***** Extrait fourni *****

Ce samedi, près de 7,5 millions d’électeurs ivoiriens sont appelés aux urnes pour une élection législative qui s’annonce disputée. Pour la première fois depuis dix ans, les trois grands partis du pays, le RHDP, le PDCI et le FPI tendance Gbagbo, participent à un scrutin. L’occasion pour la Côte d’Ivoire de peut-être tourner la page de 20 ans de violences électorales. Analyse des enjeux de ce scrutin avec Christophe Boisbouvier du service Afrique de RFI.
Une élection passionnante ?
Ces législatives sont passionnantes parce que ce sont, dans l’histoire de la Côte d’Ivoire, les élections législatives les plus ouvertes depuis 25 ans. En 2000, le RDR d’Alassane Ouattara a boycotté ce scrutin. En 2011 et en 2016, c’est le FPI qui a boycotté. Cette fois-ci, nous allons donc voir compétir les trois plus grands partis de Côte d’Ivoire : le RHDP d’Alassane Ouattara, le PDCI d’Henri Konan Bédié et le FPI de Laurent Gbagbo. C’était pourtant très mal parti. En octobre, le PDCI d’Henri Konan Bédié, le FPI de Laurent Gbagbo et de Pascal Affi N’Guessan ont appelé au boycott de la présidentielle et à la désobéissance civile. Affrontements meurtriers avec les forces de l’ordre, 87 morts. Puis, il y a eu des gestes d’apaisement. En novembre, Henri Konan Bédié rencontrait Alassane Ouattara. En décembre, Alassane Ouattara a fait délivrer deux passeports à Laurent Gbagbo qui vit en liberté conditionnelle à Bruxelles et qui espère rentrer dans les prochaines semaines. Et puis, à la veille de Noël, coup de théâtre, le FPI de Laurent Gbagbo a annoncé qu’il irait aux législatives.
Pourquoi ce coup de théâtre ?

***** Jeu de données *****

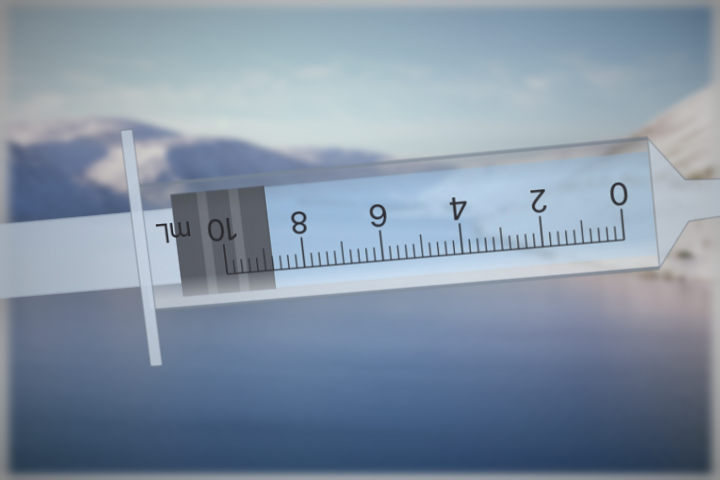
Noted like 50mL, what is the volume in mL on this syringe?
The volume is 8.8mL
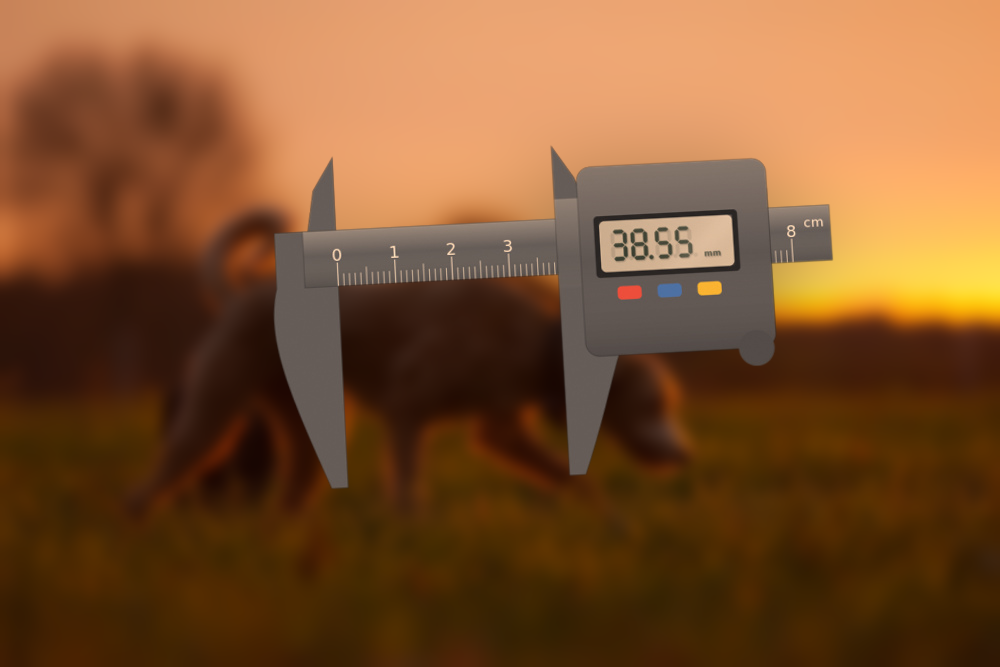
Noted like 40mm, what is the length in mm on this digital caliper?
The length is 38.55mm
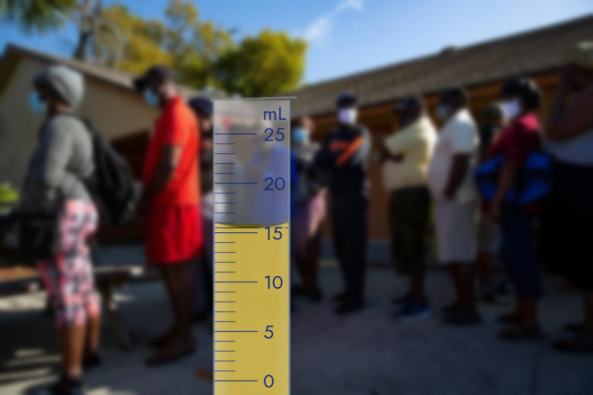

*****

◆ **À explorer**
1. Dans l'extrait sur les législatives ivoiriennes, condensez sous forme de liste le paragraphe qui commence par « Ces législatives sont passionnantes » en conservant ses faits principaux.
2. D'après l'extrait sur les législatives ivoiriennes, combien d'électeurs sont appelés aux urnes ce samedi ?
3. Reprenez l'extrait sur les législatives ivoiriennes là où il s'arrête et poursuivez le texte après la question « Pourquoi ce coup de théâtre ? ».

◆ **Réponses attendues**
1.
- Ce sont les élections législatives les plus ouvertes de l'histoire de la Côte d'Ivoire depuis 25 ans.
- Par le passé, le RDR d'Alassane Ouattara a boycotté le scrutin en 2000, puis le FPI l'a boycotté en 2011 et en 2016.
- Cette fois, les trois plus grands partis sont en compétition : le RHDP d'Alassane Ouattara, le PDCI d'Henri Konan Bédié et le FPI de Laurent Gbagbo.
- En octobre, le PDCI et le FPI ont appelé au boycott de la présidentielle et à la désobéissance civile. Des affrontements avec les forces de l'ordre ont fait 87 morts.
- Des gestes d'apaisement ont suivi. En novembre, Henri Konan Bédié a rencontré Alassane Ouattara. En décembre, deux passeports ont été délivrés à Laurent Gbagbo, en liberté conditionnelle à Bruxelles.
- À la veille de Noël, le FPI de Laurent Gbagbo a annoncé sa participation aux législatives.

2. Près de 7,5 millions d'électeurs ivoiriens.

3.
Depuis la crise postélectorale de 2010-2011, depuis la capture de Laurent Gbagbo en avril 2011, les partisans de l’ancien président considèrent qu’Alassane Ouattara est un usurpateur et refusent toute participation à la vie publique. Là, ça y est, les « Gbagbo ou rien » reviennent dans le jeu politique. Et aujourd’hui en Côte d’Ivoire, beaucoup espèrent que ce pays va enfin tourner la page de 20 ans de violences politiques.
Quelles sont les chances de l’opposition ?
Du côté de l’opposition, on fait un calcul simple : on constate qu’il y a trois grands partis en Côte d’Ivoire et que quand deux de ces trois partis s’allient contre le troisième, ils obtiennent la majorité. On pense notamment à la présidentielle de 2010. C’est pourquoi le PDCI d’Henri Konan Bédié et le FPI de Laurent Gbagbo font alliance ce coup-ci et présentent des candidats communs dans presque toutes les circonscriptions du pays, à quelques exceptions près comme Gagnoa. Du côté de l’opposition, on fait aussi un deuxième calcul. On estime que le RHDP peut subir l’usure du pouvoir et que tous les partisans de l’opposition, qui sont frustrés peut-être d’avoir boycotté la présidentielle du 31 octobre, vont se défouler massivement lors de ces législatives en allant dans l’isoloir. Henri Konan Bédié fait campagne autour du thème « non au pouvoir absolu » du RHDP d’Alassane Ouattara. En fait, pour l’ancien président Bédié, ces législatives, c’est aussi une occasion de mesurer le vrai poids politique du PDCI près de trois ans après la rupture avec le RHDP.
Quelles sont les chances du pouvoir ?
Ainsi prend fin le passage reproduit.